Vintage Gretsch Guitars

66 Walnut 6120

1

No Affiliation With Seller.

Interesting factory original finish with a black headstock and stinger. Too bad about the binding rot.

2

Brit prices for sure

Cool tho

4

Close up pics show clearly Gretsch's habit of installing the frets first and then the binding.....the binding becomes embedded in the binding instead of overhanging it properly.

5

Just like they should be.

6

Hey Windsor Dave that's called fret end binding and it was done by Gibson too, It's kind of a fancy schmancy thing to do and looks pretty sharp Personally I'm not too keen on it as I don't think it's viable in the long run as naturally the binding wears faster than the fret However it's not wrong or particular to Gretsch Not my thing though

7

Hey Windsor Dave that's called fret end binding and it was done by Gibson too, It's kind of a fancy schmancy thing to do and looks pretty sharp Personally I'm not too keen on it as I don't think it's viable in the long run as naturally the binding wears faster than the fret However it's not wrong or particular to Gretsch Not my thing though

– Toxophilite

Sorry guys, but this deal with the fret end/binding installation was a wrong/bad idea and here's why.

It may appear to be fancy, but really just a plain dumb idea (therefore wrong) from the standpoint that upon installation by hammering the binding onto the fret end, a binding crack is started internally - on the back side of the binding from the non-nipped off tang end.
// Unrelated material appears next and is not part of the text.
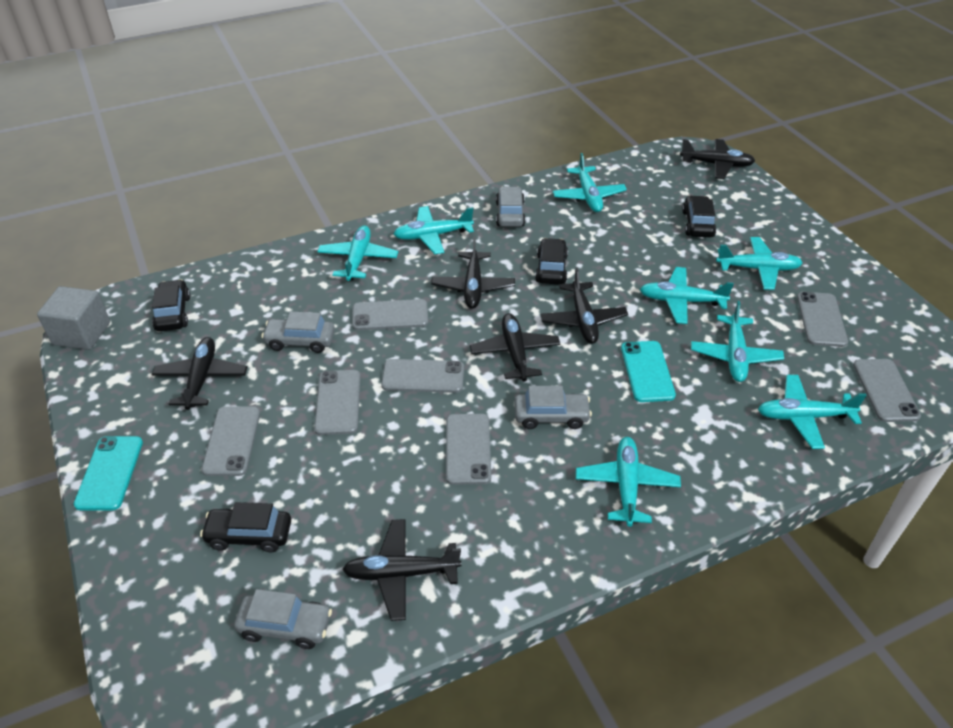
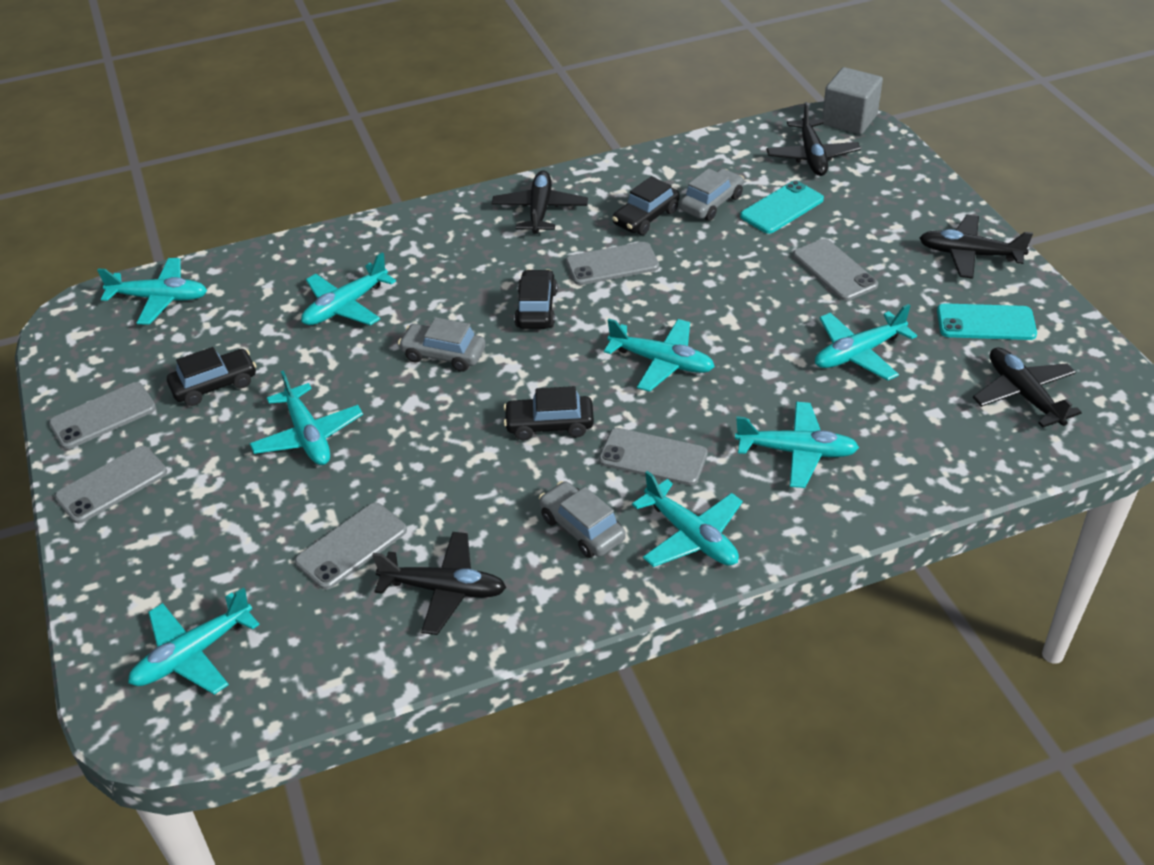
black plane: [152,337,247,410] [342,519,461,621] [431,237,515,309] [470,313,560,382] [540,267,628,344] [680,139,755,179] = 6 -> [372,532,506,635] [492,170,588,234] [766,102,860,176] [919,215,1033,279] [973,347,1082,428] = 5
grey car: [234,589,332,649] [261,311,335,353] [496,186,526,227] [514,386,592,429] = 4 -> [398,317,486,372] [539,481,626,558] [680,168,744,221] = 3
grey phone: [201,406,260,476] [314,370,361,435] [352,299,428,331] [381,359,464,393] [446,414,491,485] [797,292,848,347] [853,359,921,422] = 7 -> [49,382,156,449] [55,446,167,523] [295,502,407,589] [566,242,659,285] [599,428,708,485] [793,239,878,301] = 6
When the binding shrinks with age, these cracks push through to the surface and now your guitar has vertical cracks the entire width/depth of the binding the entire length of the neck on both sides at every fret. Not nipping off the tang and therefore not overhanging the binding was a cost cutting move by Gretsch at the time. If it had been such a great idea it would've continued being a favored construction technique but it didn't.

In conjunction with adopting this technique, Gretsch also had the nasty habit, and had been doing this for a very long time; they chamfered the end of the frets! This along with the frets ending short of the edge of the neck, removed valuable surface area for the strings to land on when fretted, thereby requiring the distance between both E strings to be reduced, leaving less space between all strings. Now this may not matter to non-fingerstyle players but the large majority of us that need more space between strings for open strings to ring through, it's a hell of a big deal.

Not a pretty look on an otherwise nearly new, binding rot-free vintage guitar.....no matter who made it. On many vintage guitars made this way, you can run your finger along the binding and feel a bump - the end of the tang - at every fret.

My '76 Super Axe prototype (made for Chet) has this and so did my '72 Super Chet, but new frets on the SC done properly have at least arrested the condition. My '98 6120 was built correctly so at least at some point if not the beginning - don't know - of Gretsch going back into business in the late '80's, this bad habit wasn't incorporated into it's building techniques and it isn't on any Gretsch built today that I'm aware of. Given the end results, it isn't a preference of building technique differences it's just a bad idea.